_Data in this exercise_

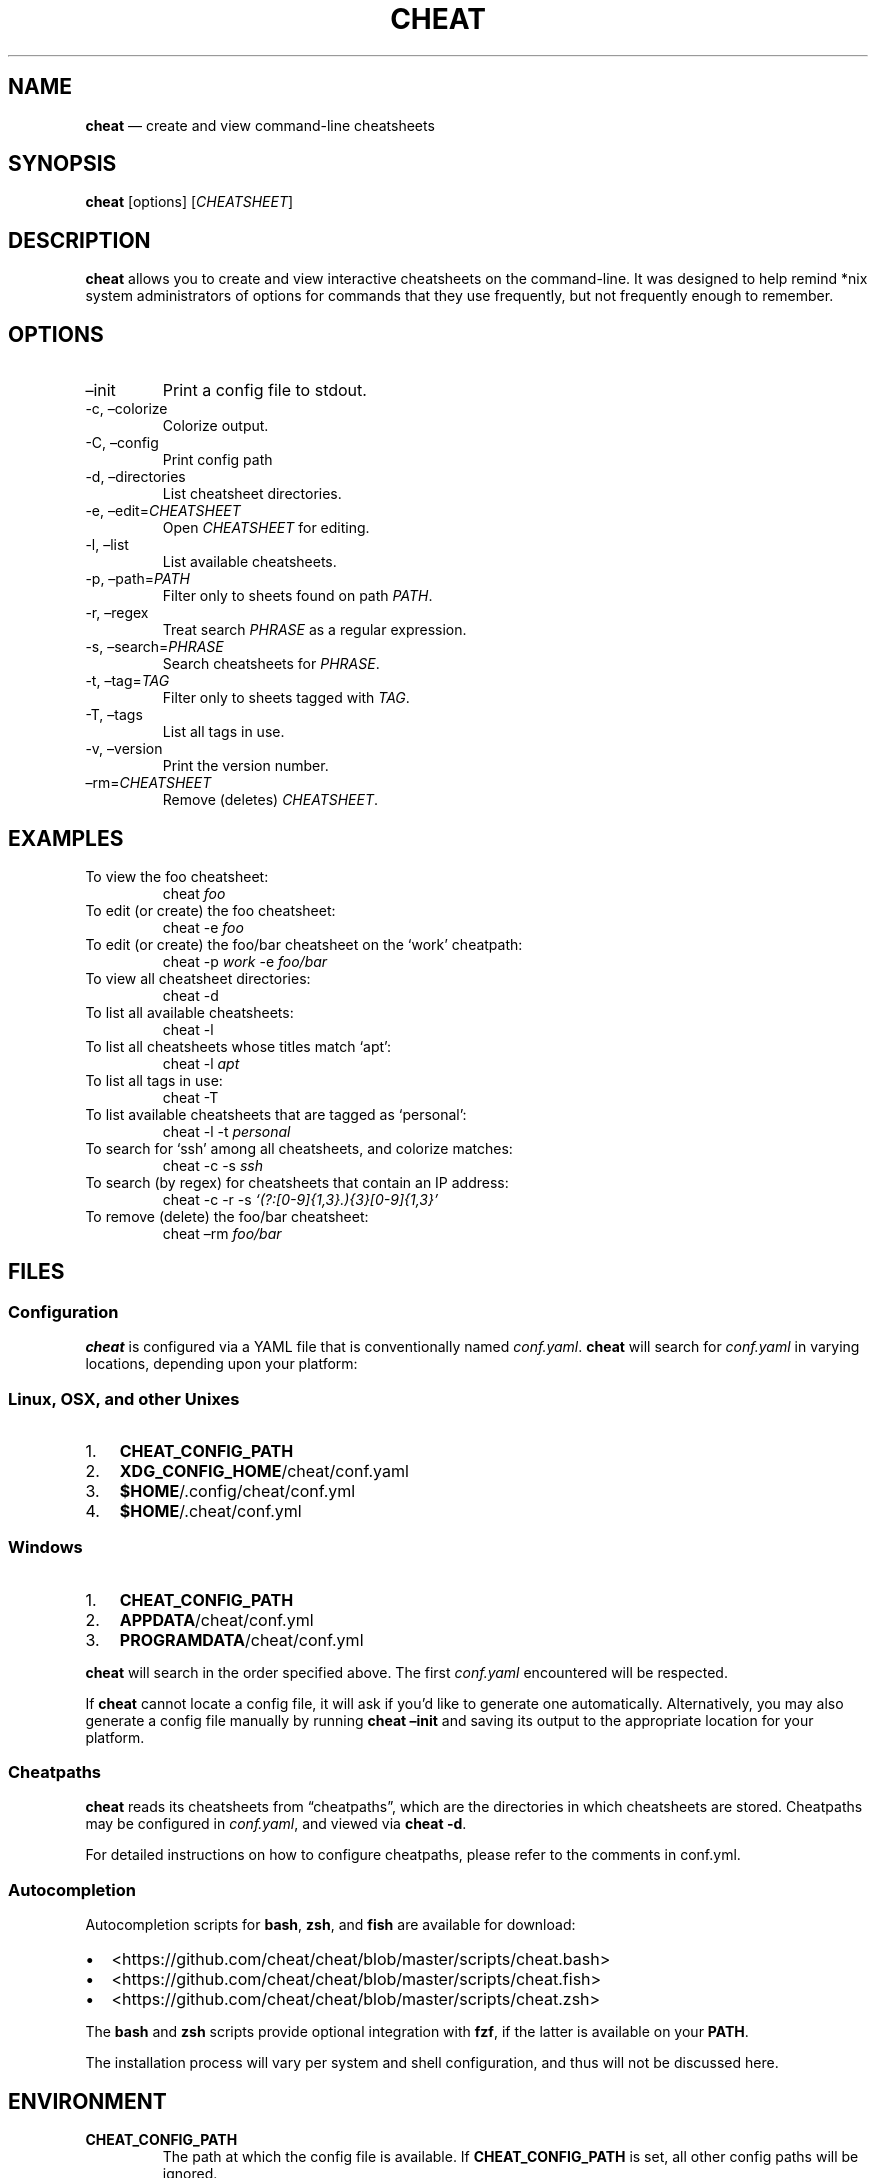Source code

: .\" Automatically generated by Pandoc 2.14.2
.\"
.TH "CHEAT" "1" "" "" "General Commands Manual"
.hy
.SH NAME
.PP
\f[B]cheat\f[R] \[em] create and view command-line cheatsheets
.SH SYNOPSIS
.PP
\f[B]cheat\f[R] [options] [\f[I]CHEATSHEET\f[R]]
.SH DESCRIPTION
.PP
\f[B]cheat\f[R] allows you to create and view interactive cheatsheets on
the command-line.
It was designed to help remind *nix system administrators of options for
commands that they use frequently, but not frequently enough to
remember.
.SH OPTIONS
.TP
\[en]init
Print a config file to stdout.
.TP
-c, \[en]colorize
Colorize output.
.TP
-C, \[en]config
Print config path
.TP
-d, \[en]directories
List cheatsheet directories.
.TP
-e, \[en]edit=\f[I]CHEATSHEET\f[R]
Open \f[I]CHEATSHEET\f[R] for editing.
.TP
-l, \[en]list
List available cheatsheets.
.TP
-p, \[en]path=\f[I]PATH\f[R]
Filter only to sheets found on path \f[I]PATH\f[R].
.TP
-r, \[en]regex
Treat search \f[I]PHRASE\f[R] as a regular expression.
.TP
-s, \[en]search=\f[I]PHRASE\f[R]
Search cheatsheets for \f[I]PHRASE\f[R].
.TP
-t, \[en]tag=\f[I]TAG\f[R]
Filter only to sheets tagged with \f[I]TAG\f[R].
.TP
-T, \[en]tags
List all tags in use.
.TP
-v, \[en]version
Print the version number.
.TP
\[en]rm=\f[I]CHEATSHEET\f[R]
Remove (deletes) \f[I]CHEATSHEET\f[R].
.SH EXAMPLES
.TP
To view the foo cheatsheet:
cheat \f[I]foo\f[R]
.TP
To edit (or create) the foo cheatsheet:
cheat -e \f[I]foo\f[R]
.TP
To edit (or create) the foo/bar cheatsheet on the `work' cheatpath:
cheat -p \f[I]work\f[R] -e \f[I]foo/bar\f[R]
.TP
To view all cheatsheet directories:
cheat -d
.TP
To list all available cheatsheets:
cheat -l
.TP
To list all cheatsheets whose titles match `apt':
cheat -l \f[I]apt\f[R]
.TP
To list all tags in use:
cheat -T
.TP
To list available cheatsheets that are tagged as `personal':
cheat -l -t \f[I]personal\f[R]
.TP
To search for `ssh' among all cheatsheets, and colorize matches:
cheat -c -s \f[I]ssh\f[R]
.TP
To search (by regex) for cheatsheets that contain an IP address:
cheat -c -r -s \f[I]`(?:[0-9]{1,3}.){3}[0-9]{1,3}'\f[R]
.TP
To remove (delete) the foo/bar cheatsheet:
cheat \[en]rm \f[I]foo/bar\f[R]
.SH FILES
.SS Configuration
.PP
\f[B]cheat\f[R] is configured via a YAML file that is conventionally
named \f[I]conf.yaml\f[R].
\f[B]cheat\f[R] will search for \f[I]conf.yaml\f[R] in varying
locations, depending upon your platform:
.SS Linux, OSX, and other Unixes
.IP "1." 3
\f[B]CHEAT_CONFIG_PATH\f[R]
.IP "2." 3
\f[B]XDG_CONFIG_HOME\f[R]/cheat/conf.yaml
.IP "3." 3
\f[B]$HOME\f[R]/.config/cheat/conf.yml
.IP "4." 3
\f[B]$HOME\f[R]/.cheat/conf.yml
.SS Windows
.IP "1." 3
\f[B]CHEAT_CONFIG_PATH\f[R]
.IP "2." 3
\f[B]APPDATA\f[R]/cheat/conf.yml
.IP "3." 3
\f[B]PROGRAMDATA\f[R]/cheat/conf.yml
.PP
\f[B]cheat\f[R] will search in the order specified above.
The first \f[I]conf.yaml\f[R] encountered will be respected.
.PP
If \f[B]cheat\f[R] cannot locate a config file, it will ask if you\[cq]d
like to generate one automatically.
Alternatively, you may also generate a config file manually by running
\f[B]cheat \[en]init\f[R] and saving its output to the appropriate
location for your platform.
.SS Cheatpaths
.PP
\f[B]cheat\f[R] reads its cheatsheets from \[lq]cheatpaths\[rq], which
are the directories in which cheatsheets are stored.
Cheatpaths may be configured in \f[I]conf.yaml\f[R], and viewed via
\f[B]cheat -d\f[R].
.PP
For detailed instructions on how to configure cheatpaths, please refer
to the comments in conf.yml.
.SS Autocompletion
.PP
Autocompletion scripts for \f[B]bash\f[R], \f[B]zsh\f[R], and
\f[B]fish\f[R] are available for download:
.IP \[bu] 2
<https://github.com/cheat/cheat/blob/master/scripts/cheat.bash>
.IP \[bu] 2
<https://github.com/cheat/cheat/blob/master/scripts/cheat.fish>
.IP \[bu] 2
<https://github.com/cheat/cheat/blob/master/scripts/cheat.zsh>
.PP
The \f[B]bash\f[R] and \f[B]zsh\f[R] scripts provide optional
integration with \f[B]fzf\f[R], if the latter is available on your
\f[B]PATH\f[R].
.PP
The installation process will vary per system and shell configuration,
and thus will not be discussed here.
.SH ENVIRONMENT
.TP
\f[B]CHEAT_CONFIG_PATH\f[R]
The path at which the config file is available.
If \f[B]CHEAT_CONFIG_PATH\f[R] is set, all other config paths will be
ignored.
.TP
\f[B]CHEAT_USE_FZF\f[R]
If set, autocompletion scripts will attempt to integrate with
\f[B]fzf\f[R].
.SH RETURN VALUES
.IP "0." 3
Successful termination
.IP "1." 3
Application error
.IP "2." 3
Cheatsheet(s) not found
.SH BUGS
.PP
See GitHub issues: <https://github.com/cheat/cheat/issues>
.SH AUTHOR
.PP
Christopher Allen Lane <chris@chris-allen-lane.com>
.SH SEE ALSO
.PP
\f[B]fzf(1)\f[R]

_Work required_
Each line of the material that contains the string "master" has to be copied out.

_Solution for this problem_
<https://github.com/cheat/cheat/blob/master/scripts/cheat.bash>
<https://github.com/cheat/cheat/blob/master/scripts/cheat.fish>
<https://github.com/cheat/cheat/blob/master/scripts/cheat.zsh>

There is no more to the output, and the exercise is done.